Exercise – Since the copy must hold text only, transcribe the data below exactly and omit the images.

Data to process –
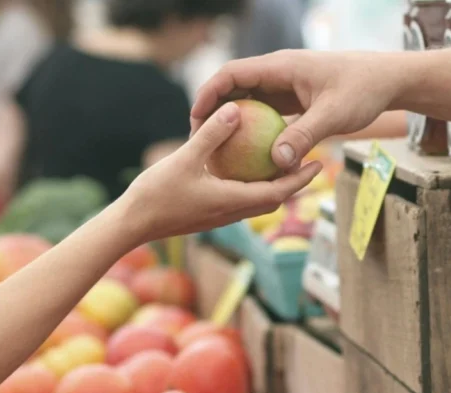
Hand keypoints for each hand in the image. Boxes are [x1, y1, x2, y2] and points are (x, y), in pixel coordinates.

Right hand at [118, 102, 322, 243]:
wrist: (131, 225)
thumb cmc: (156, 194)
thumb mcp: (185, 158)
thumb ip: (212, 135)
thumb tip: (236, 109)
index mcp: (232, 201)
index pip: (278, 192)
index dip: (300, 179)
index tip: (318, 164)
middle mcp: (232, 212)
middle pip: (274, 199)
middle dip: (295, 182)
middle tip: (311, 161)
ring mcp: (220, 215)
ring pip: (257, 201)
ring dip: (274, 185)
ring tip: (284, 163)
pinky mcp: (209, 214)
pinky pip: (240, 199)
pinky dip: (252, 185)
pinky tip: (245, 167)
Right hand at [191, 50, 405, 169]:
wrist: (387, 80)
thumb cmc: (363, 90)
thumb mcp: (334, 115)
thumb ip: (304, 136)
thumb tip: (276, 162)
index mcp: (281, 67)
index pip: (232, 74)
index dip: (209, 94)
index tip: (195, 118)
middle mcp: (279, 73)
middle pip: (234, 87)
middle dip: (214, 111)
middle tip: (199, 140)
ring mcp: (286, 86)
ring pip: (249, 101)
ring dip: (233, 122)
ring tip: (218, 150)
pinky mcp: (294, 99)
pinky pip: (266, 113)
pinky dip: (255, 130)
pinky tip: (249, 156)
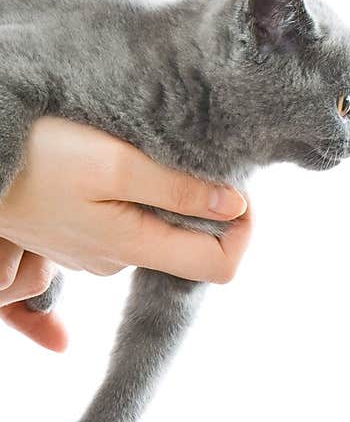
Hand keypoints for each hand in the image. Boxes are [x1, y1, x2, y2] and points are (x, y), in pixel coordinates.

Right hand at [0, 116, 253, 350]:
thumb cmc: (34, 154)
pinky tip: (121, 166)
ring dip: (170, 198)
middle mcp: (119, 260)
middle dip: (208, 207)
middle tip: (200, 159)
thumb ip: (177, 189)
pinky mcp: (77, 234)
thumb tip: (236, 206)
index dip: (243, 232)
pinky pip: (126, 224)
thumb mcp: (113, 163)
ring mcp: (96, 251)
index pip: (220, 266)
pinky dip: (138, 198)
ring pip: (158, 231)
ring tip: (154, 155)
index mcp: (135, 247)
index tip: (240, 190)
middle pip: (192, 247)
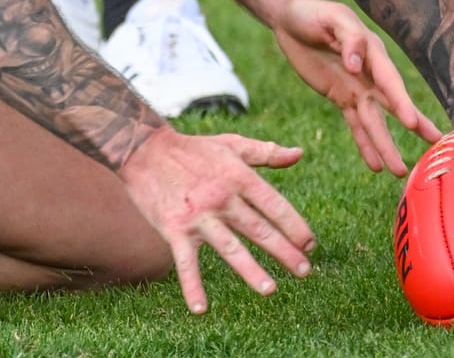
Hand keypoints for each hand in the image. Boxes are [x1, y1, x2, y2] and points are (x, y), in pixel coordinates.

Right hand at [117, 126, 312, 313]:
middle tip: (305, 271)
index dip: (295, 225)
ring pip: (229, 248)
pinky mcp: (174, 229)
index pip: (274, 205)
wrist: (143, 149)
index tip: (310, 244)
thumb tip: (299, 154)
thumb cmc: (192, 149)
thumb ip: (265, 152)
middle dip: (284, 251)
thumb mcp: (231, 145)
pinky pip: (186, 262)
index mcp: (238, 177)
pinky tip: (201, 308)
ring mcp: (198, 216)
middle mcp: (221, 197)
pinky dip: (192, 285)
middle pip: (258, 229)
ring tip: (270, 290)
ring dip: (250, 271)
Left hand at [272, 0, 442, 175]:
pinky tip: (375, 165)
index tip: (411, 123)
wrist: (290, 18)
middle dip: (414, 126)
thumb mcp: (331, 17)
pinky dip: (365, 145)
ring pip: (375, 122)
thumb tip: (357, 64)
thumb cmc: (313, 13)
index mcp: (373, 53)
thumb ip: (349, 38)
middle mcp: (371, 74)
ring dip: (387, 145)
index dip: (401, 102)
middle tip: (436, 147)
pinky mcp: (341, 97)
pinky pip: (355, 124)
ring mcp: (358, 88)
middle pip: (394, 104)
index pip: (390, 82)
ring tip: (400, 171)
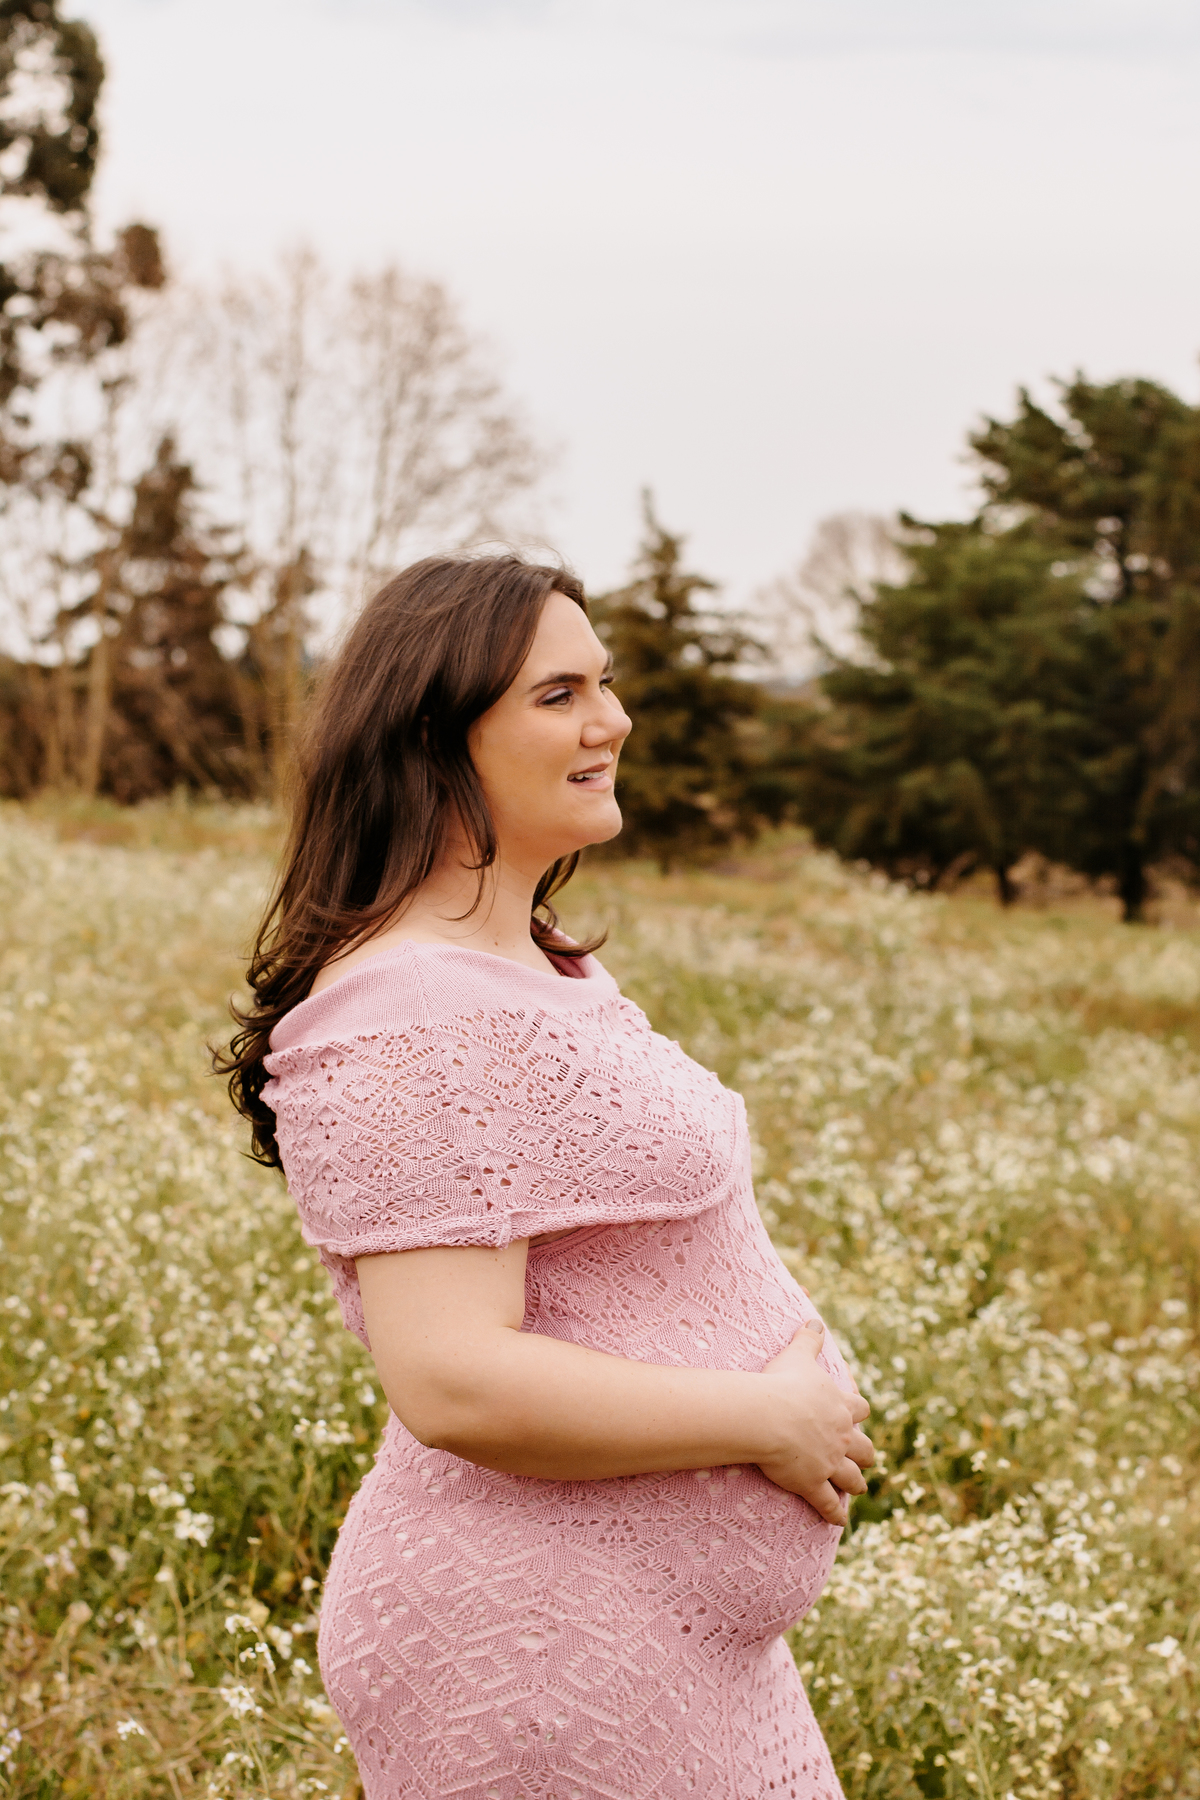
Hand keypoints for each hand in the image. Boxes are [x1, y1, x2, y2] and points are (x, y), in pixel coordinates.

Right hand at [755, 1321, 874, 1526]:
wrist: (769, 1417)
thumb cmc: (781, 1384)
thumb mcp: (797, 1355)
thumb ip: (809, 1338)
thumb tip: (816, 1318)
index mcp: (841, 1406)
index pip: (862, 1409)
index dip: (860, 1412)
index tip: (859, 1414)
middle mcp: (842, 1436)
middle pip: (864, 1449)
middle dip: (865, 1454)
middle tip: (865, 1458)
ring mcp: (831, 1462)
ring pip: (852, 1479)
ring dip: (856, 1485)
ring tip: (858, 1489)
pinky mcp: (815, 1484)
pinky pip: (829, 1504)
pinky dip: (835, 1514)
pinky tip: (840, 1522)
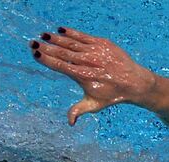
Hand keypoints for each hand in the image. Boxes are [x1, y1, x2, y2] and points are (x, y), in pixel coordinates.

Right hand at [30, 27, 155, 124]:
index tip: (35, 53)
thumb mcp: (95, 105)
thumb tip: (70, 123)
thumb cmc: (113, 95)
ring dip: (57, 38)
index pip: (60, 65)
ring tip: (45, 35)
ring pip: (72, 43)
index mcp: (84, 76)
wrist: (135, 83)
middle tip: (33, 42)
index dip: (46, 59)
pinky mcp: (103, 44)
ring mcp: (96, 51)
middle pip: (63, 52)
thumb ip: (79, 110)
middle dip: (47, 47)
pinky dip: (72, 33)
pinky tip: (60, 31)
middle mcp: (89, 62)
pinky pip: (84, 36)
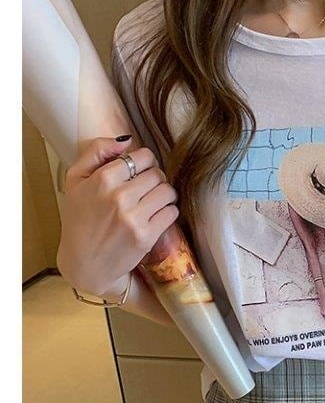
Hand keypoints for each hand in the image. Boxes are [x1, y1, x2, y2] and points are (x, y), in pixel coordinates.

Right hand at [56, 136, 179, 297]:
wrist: (86, 262)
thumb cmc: (80, 218)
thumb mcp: (75, 180)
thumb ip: (96, 152)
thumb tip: (126, 140)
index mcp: (102, 179)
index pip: (142, 156)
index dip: (145, 161)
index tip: (140, 171)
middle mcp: (119, 197)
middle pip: (157, 174)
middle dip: (155, 178)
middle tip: (147, 188)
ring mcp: (134, 218)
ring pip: (168, 192)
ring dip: (164, 195)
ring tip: (153, 201)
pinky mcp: (146, 236)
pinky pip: (172, 212)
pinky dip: (168, 212)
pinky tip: (156, 215)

Answer for this exercise –
Hand keypoints for each hand in the image. Boxes are [x1, y1, x2, y2] and points are (x, y), in pixel coordinates.

Right hand at [118, 102, 322, 243]:
wrist: (131, 225)
thumb cmc: (156, 194)
thumb mcp: (185, 158)
thumb ip: (212, 135)
thumb tip: (236, 109)
index mcp: (232, 201)
index pip: (278, 192)
index dip: (300, 179)
index tip: (318, 164)
middle mcp: (232, 212)
middle pip: (274, 199)
middle dip: (295, 182)
middle tip: (311, 161)
ring mcp: (220, 215)
ring pip: (257, 201)
ring dip: (274, 185)
ring tip: (284, 163)
pinky mcp: (209, 214)
pinky pip: (240, 199)
pinky dip: (252, 185)
pinky tip: (245, 167)
Right hand at [191, 50, 405, 169]:
wrist: (387, 80)
thumb cmc: (363, 90)
thumb mcp: (334, 115)
thumb ip: (304, 136)
thumb tip: (276, 162)
index mcp: (281, 67)
index pip: (232, 74)
index dip: (209, 94)
index tip: (195, 118)
middle mcp: (279, 73)
middle pip: (234, 87)
middle dip: (214, 111)
middle tip: (199, 140)
ring mcp: (286, 86)
ring pip: (249, 101)
ring dip: (233, 122)
ring tip: (218, 150)
pinky mcp: (294, 99)
pinky pip: (266, 113)
pinky dip: (255, 130)
pinky tip: (249, 156)
Hand keypoints for each hand in the image. Boxes are [x1, y1, x2, y2] and points are (x, y), in pixel coordinates.

Right hand at [0, 116, 253, 350]:
thumb cmc: (34, 154)
pinky tip: (121, 166)
ring dip: (170, 198)
middle mcp: (119, 260)
middle dip: (208, 207)
middle tip: (200, 159)
thumb ip: (177, 189)
pinky mcp: (77, 234)
thumb tip: (236, 206)
index dip: (243, 232)
pinky pip: (126, 224)
thumb mcp: (113, 163)
ring mcp: (96, 251)
index pip: (220, 266)
pinky dip: (138, 198)
ring pip: (158, 231)
ring tip: (154, 155)
index mcp: (135, 247)
index tip: (240, 190)
middle pip: (192, 247)
Hand keypoints for each hand in the image. Boxes are [x1, y1, x2, y2] and points are (x, y), in pixel coordinates.

Right hand at [117, 126, 312, 313]:
middle tip: (305, 271)
index dip: (295, 225)
ring pip: (229, 248)
pinky mcp: (174, 229)
index pip: (274, 205)
wrist: (143, 149)
index tip: (310, 244)
thumb tip: (299, 154)
thumb cmc: (192, 149)
thumb ip: (265, 152)
middle dip: (284, 251)
thumb mcp: (231, 145)
pinky pip: (186, 262)
index mcp: (238, 177)
pinky tip: (201, 308)
ring mcp: (198, 216)
middle mcp: (221, 197)
pinky dip: (192, 285)
middle pip: (258, 229)
ring tip: (270, 290)
ring dip: (250, 271)
Left hand at [272, 0, 442, 175]:
pinky tip: (375, 165)
index tip: (411, 123)
wrist: (290, 18)
middle dip: (414, 126)
thumb mcp: (331, 17)
pinky dip: (365, 145)
ring pip: (375, 122)
thumb tip: (357, 64)
thumb cmc: (313, 13)
index mcp: (373, 53)
thumb ip: (349, 38)
middle mcp: (371, 74)
ring dip: (387, 145)
index dip: (401, 102)
middle tip: (436, 147)
pinky mcp: (341, 97)
pinky pip: (355, 124)
ring mcp: (358, 88)
middle pip: (394, 104)
index pip: (390, 82)
ring tip: (400, 171)
Hand keypoints for each hand in the image. Boxes are [x1, y1, x2, y2] and points are (x, y), in pixel coordinates.

Right hand at [755, 1321, 874, 1526]:
wrist: (769, 1417)
thumb cmc: (781, 1384)
thumb mcp: (797, 1355)
thumb ip: (809, 1338)
thumb tip: (816, 1318)
index mcp: (841, 1406)
index pip: (862, 1409)
index dip: (860, 1412)
index tip: (859, 1414)
middle mcp: (842, 1436)
middle pip: (864, 1449)
middle dip: (865, 1454)
middle tip: (865, 1458)
ring mcp: (831, 1462)
ring pip: (852, 1479)
ring dip: (856, 1485)
ring tip: (858, 1489)
pinky mcp: (815, 1484)
pinky pip: (829, 1504)
pinky dip: (835, 1514)
pinky tip: (840, 1522)
Hand keypoints for each hand in the image. Boxes are [x1, y1, x2, y2] and points are (x, y), in pixel coordinates.

Right hand at [30, 27, 155, 124]:
index tip: (35, 53)
thumb mcp: (95, 105)
thumb tip: (70, 123)
thumb cmc: (113, 95)
ring dip: (57, 38)
index pip: (60, 65)
ring tip: (45, 35)
ring pip: (72, 43)
index mcp: (84, 76)
wrist: (135, 83)
middle tip: (33, 42)
index dip: (46, 59)
pinky mcp: (103, 44)
ring mcp: (96, 51)
middle pip: (63, 52)
thumb ip: (79, 110)
middle dip: (47, 47)
pinky dip: (72, 33)
pinky tip: (60, 31)
middle mcp: (89, 62)
pinky pip: (84, 36)
Hand keypoints for each hand in the image. Boxes are [x1, y1, x2, y2] and points are (x, y), in pixel coordinates.

Right hand at [56, 136, 179, 297]:
wrist: (86, 262)
thumb cmc: (80, 218)
thumb mcp: (75, 180)
thumb ip: (96, 152)
thumb tip: (126, 140)
index mcp: (102, 179)
index pip: (142, 156)
index dip: (145, 161)
index tip: (140, 171)
middle mcp: (119, 197)
middle pip: (157, 174)
middle dip: (155, 178)
middle tip: (147, 188)
ring mcp: (134, 218)
ring pip: (168, 192)
ring dip: (164, 195)
ring tip: (153, 201)
pinky mcp: (146, 236)
pinky pip: (172, 212)
pinky dip: (168, 212)
pinky tip: (156, 215)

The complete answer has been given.